Recordings were made from Purkinje cells visualized under infrared differential interference contrast optics. Simple spike activity was recorded at room temperature in loose cell-attached mode with external solution in the recording pipette. Spikes were detected using threshold crossing, and interspike interval (ISI), coefficient of variation of ISI (CV) and the coefficient of variation of adjacent intervals (CV2) were determined using routines written in Igor Pro^67,68. Mean firing rate was calculated as 1/ISI. In the presence of apamin, which produced marked burst firing, modal frequency rather than mean frequency was reported. When testing the effect of carbachol on the firing of interneurons we initially recorded in whole-cell mode (at resting potential with no current injection) using an internal solution containing 150 mM potassium gluconate, 3 mM MgCl₂, 0.5 mM EGTA, 2 mM MgATP, 0.3 mM Na₂GTP and 10 mM HEPES; pH 7.4 with KOH. Whole-cell recording, rather than cell-attached recording, was used for interneurons, as they were not always active; this allowed us to judge the quality of the recording by first checking that the cell fired in response to current injection. Subsequently, we also made cell-attached recordings form some interneurons to test the effect of apamin. In this condition, as spontaneous firing was rare, at the end of each recording we applied carbachol to induce activity and thus verify the quality of the recording.

Drug injections

NG2DsRed mice received daily intraperitoneal (i.p.) injections (from P5-P11 or from P11-P15) of either 1 mg/kg bicuculline (abcam) in sunflower seed oil (Sigma 47123), 100 mg/kg vigabatrin in saline or 50 mg/kg tiagabine in saline (Tocris Biosciences). Control mice were injected with vehicle alone. Injection volume was 10 μl per g body weight, and solutions were warmed to 37 °C. The dose of bicuculline used was roughly half the CD₅₀ reported for P7 rats⁶⁹; two mice exhibited seizures and were excluded from the study.

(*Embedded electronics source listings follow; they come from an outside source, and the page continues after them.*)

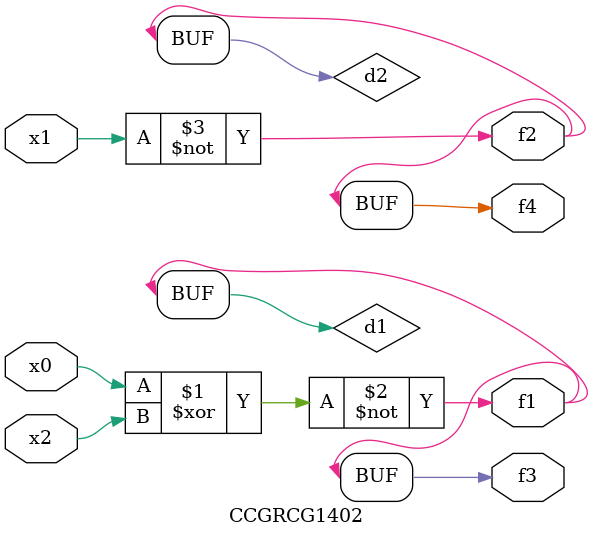
<source format=v>
module CCGRCG1402(
	input x0, x1, x2,
	output f1, f2, f3, f4
);

	wire d1, d2, d3;

	xnor (d1, x0, x2);
	nand (d2, x1);
	nor (d3, x1, x2);
	assign f1 = d1;
	assign f2 = d2;
	assign f3 = d1;
	assign f4 = d2;
endmodule

</source>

Data presentation and statistical analysis

Summary data are presented in the text as mean ± s.e.m. from n cells or animals. Comparisons involving two data sets only were performed using a two-sided Welch two-sample t test that does not assume equal variance (normality was not tested statistically but gauged from Q-Q plots and/or density histograms). For Purkinje cell firing data, where we did not assume a normal distribution (Supplementary Fig. 5), a non-parametric Wilcoxon Mann-Whitney Rank Sum test was used. Analyses involving data from three or more groups were performed using one-way or two-way analysis of variance (Welch heteroscedastic F test) followed by pairwise comparisons using two-sided Welch two-sample t tests (with Holm’s sequential Bonferroni correction for multiple comparisons). For analysis of contingency tables we used Fisher’s exact test. Differences were considered significant at P < 0.05. Statistical tests were performed using Prism version 6 (GraphPad Software, Inc.) or R (version 3.0.2, The R Foundation for Statistical Computing, http://www.r-project.org/) and R Studio (version 0.98.477 RStudio, Inc.). The following packages were used: biocLite⁷⁰, car⁷¹, coin⁷² and phia⁷³. No statistical test was used to predetermine sample sizes; these were based on standards of the field. No randomization was used, except in quantification of purified NG2-cells in culture (StereoInvestigator system). Blinding of investigators was used only in the EM analysis. A supplementary methods checklist is available.